### [Document passage]
4.31 A letter means put and an asterisk means get in the sequence

E A S * Y * Q U E * * * S T * * * I O * N * * *.

Give the sequence of values returned by the get operations when this sequence of operations is performed on an initially empty FIFO queue.

4.32 Modify the array-based FIFO queue implementation in the text (Program 4.11) to call a function QUEUEerror if the client attempts to get when the queue is empty or to put when the queue is full.

4.33 Modify the linked-list–based FIFO queue implementation in the text (Program 4.10) to call a function QUEUEerror if the client attempts to get when the queue is empty or if there is no memory available from malloc for a put.

4.34 An uppercase letter means put at the beginning, a lowercase letter means put at the end, a plus sign means get from the beginning, and an asterisk means get from the end in the sequence

E A s + Y + Q U E * * + s t + * + I O * n + + *.

Give the sequence of values returned by the get operations when this sequence of operations is performed on an initially empty deque.

4.35 Using the conventions of Exercise 4.34, give a way to insert plus signs and asterisks in the sequence E a s Y so that the sequence of values returned by the get operations is (i) E s a Y ; (ii) Y a s E ; (iii) a Y s E ; (iv) a s Y E ; or, in each instance, prove that no such sequence exists.

### [Information supplied]
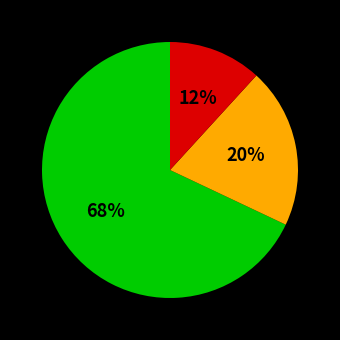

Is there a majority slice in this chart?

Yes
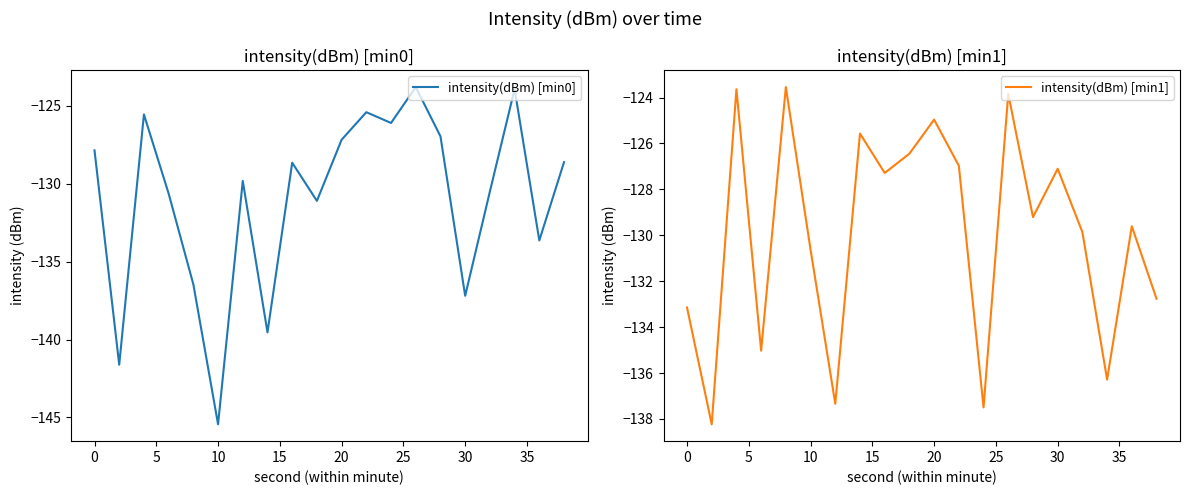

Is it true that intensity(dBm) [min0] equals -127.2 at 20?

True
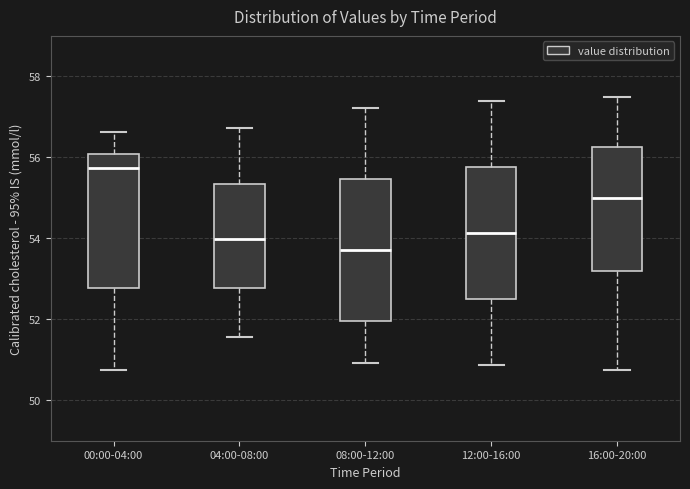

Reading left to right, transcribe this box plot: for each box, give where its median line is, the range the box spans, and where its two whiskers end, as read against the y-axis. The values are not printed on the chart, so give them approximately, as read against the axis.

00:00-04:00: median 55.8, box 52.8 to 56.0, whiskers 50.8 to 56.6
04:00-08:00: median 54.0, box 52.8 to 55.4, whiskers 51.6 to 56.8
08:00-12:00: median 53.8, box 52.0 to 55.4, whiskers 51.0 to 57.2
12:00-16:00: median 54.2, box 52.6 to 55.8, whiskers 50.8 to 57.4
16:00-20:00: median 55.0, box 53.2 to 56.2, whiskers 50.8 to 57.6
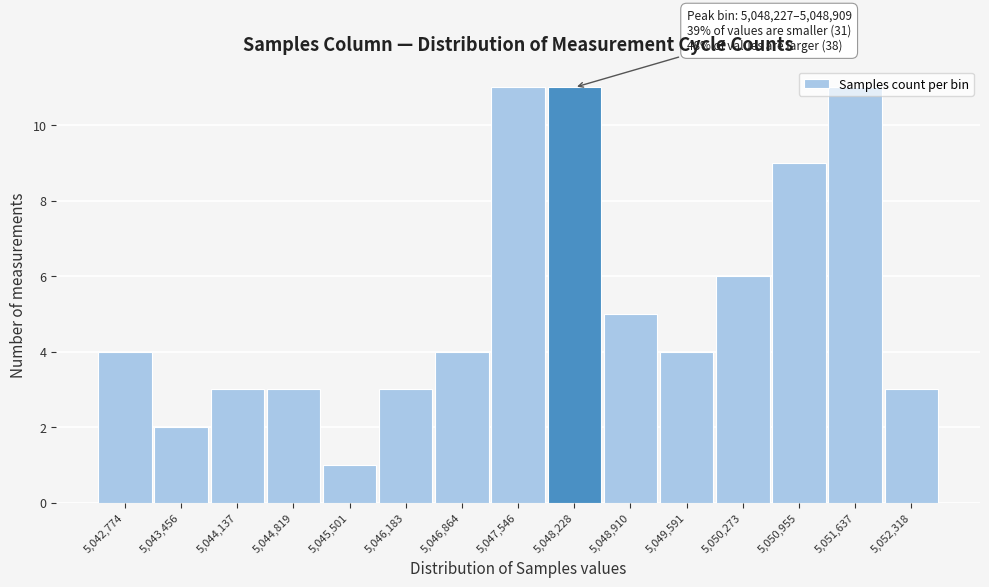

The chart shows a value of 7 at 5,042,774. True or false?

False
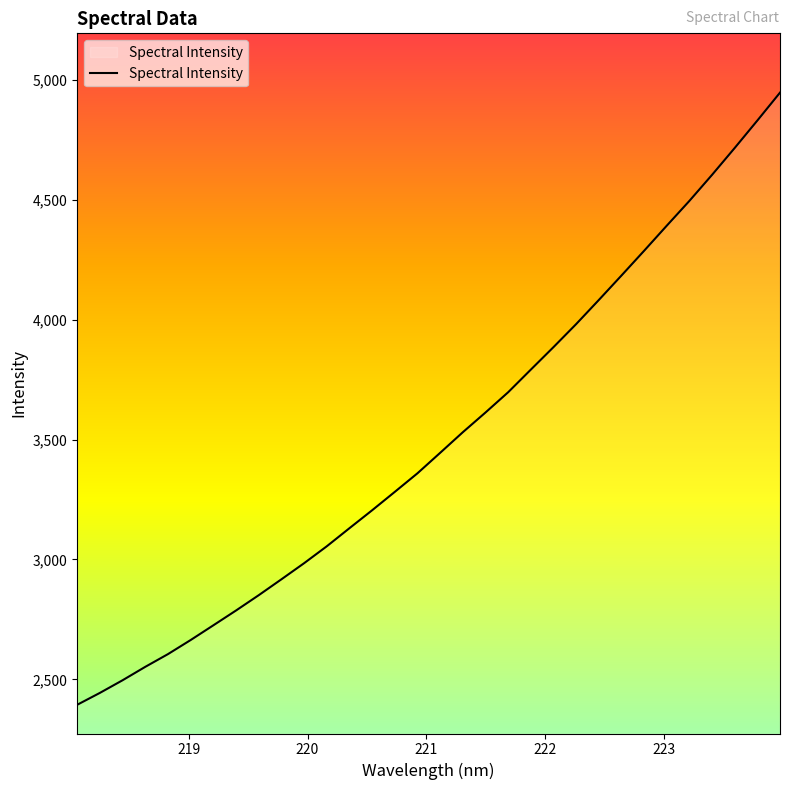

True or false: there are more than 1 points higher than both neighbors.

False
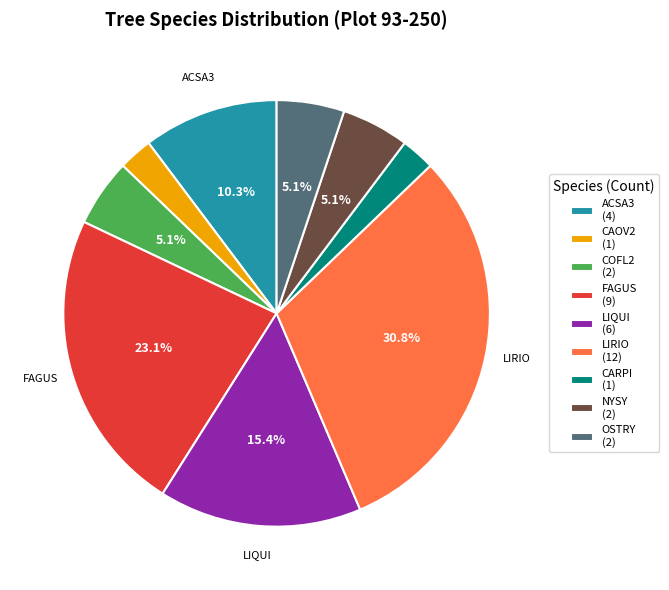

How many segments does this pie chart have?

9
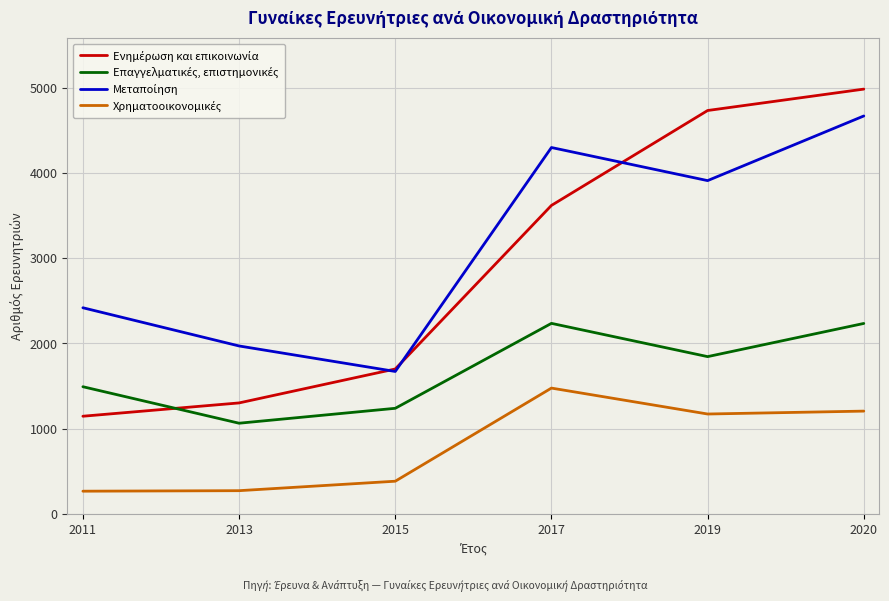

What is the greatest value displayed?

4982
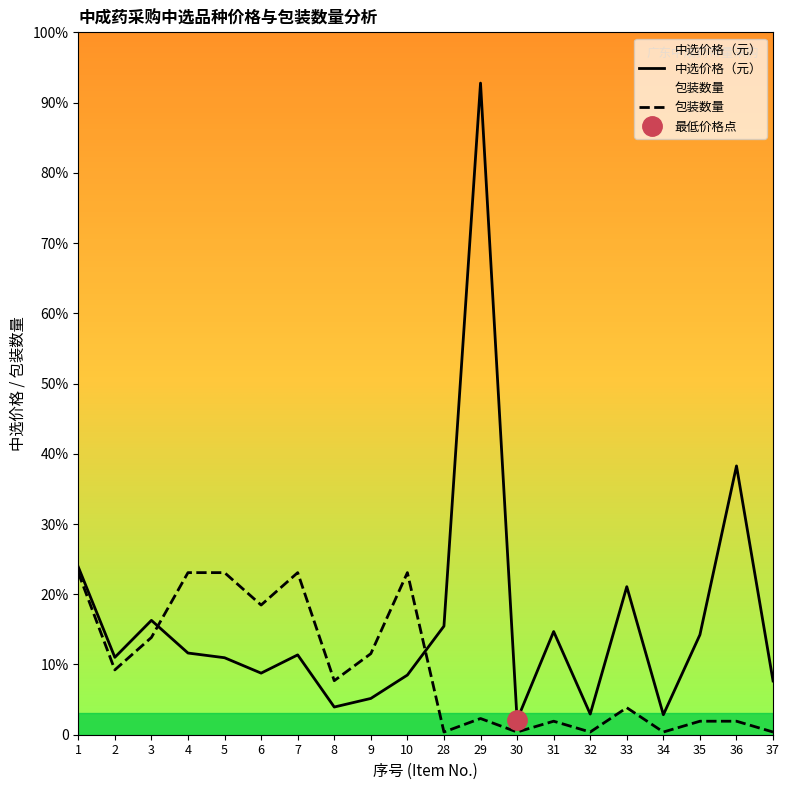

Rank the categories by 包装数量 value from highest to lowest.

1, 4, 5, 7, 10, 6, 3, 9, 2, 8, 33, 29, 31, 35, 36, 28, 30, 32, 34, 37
...
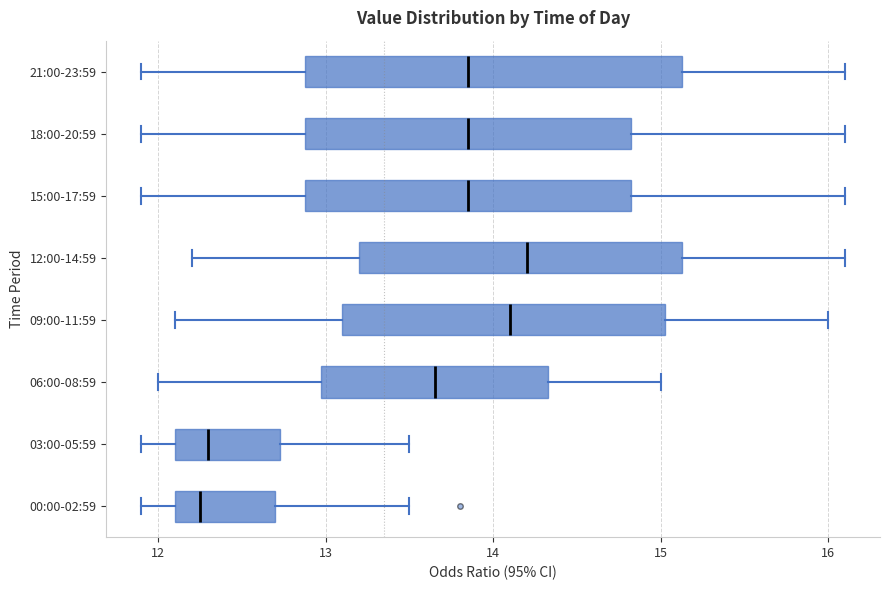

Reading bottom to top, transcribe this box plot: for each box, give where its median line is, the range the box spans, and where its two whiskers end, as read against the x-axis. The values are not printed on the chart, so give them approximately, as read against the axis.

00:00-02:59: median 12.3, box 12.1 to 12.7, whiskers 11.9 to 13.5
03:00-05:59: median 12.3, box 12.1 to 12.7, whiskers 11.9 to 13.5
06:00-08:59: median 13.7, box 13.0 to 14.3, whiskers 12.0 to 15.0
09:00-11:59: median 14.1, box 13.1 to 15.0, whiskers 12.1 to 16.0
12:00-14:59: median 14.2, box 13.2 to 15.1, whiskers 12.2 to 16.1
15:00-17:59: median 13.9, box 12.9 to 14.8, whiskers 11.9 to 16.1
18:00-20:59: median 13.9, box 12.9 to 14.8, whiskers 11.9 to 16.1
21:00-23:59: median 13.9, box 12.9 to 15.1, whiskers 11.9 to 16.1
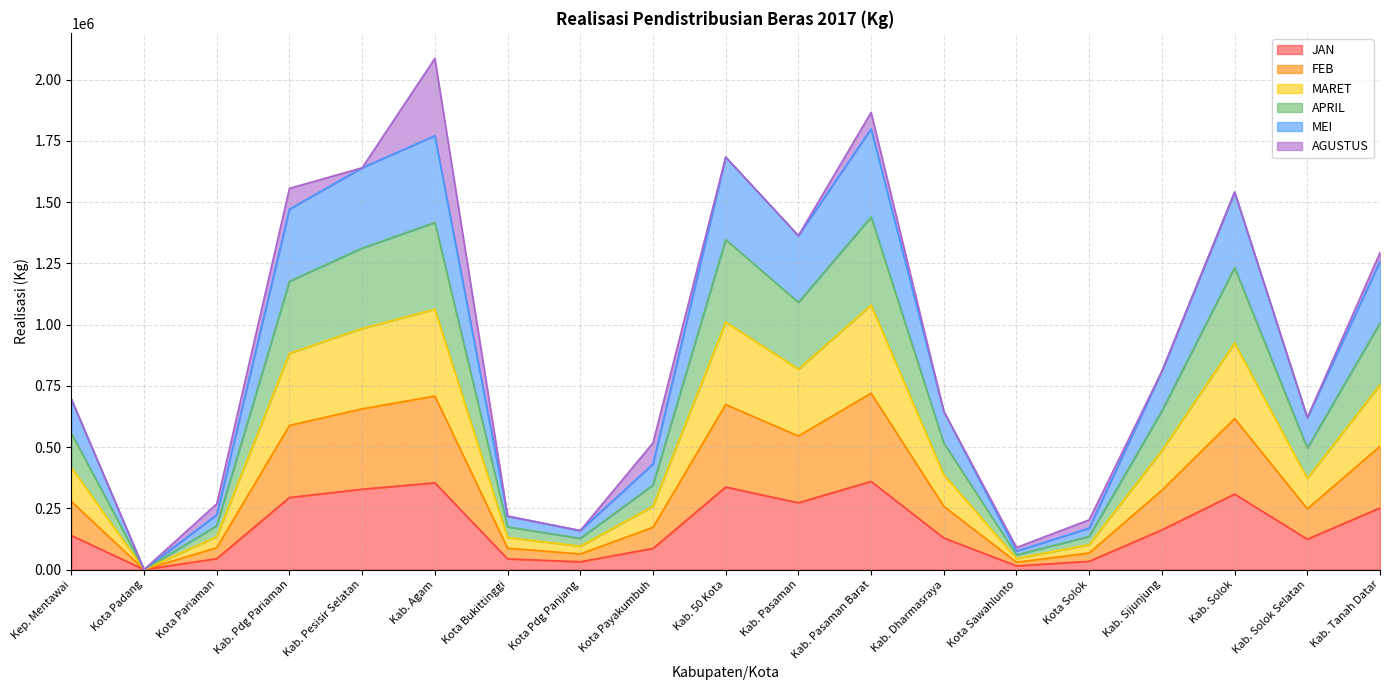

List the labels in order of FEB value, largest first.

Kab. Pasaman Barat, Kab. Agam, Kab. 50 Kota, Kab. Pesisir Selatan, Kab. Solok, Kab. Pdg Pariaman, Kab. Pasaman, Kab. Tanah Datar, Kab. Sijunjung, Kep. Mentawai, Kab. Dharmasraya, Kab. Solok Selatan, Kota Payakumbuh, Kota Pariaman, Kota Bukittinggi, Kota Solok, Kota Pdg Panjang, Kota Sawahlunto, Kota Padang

### [Explore the material]
A. In the queue exercises, what does a plus sign mean in the deque sequence?
B. Continue the queue exercises with the text that comes after the last item shown.

### [Replies]
A. Get from the beginning.

B.
4.36 Given two sequences, give an algorithm for determining whether or not it is possible to add plus signs and asterisks to make the first produce the second when interpreted as a sequence of deque operations in the sense of Exercise 4.35.

4.37 Write an interface for the deque ADT.

4.38 Provide an implementation for your deque interface (Exercise 4.37) that uses an array for the underlying data structure.

4.39 Provide an implementation for your deque interface (Exercise 4.37) that uses a doubly linked list for the underlying data structure.

4.40 Provide an implementation for the FIFO queue interface in the text (Program 4.9) that uses a circular list for the underlying data structure.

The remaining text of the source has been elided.